= Exercise prompt =
Can you update these lines so that every "软件" reads "应用", with nothing else changed?

= Records shown =
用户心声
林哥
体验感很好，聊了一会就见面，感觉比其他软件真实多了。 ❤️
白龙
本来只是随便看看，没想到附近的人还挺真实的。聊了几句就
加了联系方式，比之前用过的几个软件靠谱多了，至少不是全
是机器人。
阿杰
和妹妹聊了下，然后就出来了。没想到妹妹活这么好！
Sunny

= Solution for this problem =
用户心声
林哥
体验感很好，聊了一会就见面，感觉比其他应用真实多了。 ❤️
白龙
本来只是随便看看，没想到附近的人还挺真实的。聊了几句就
加了联系方式，比之前用过的几个应用靠谱多了，至少不是全
是机器人。
阿杰
和妹妹聊了下，然后就出来了。没想到妹妹活这么好！
Sunny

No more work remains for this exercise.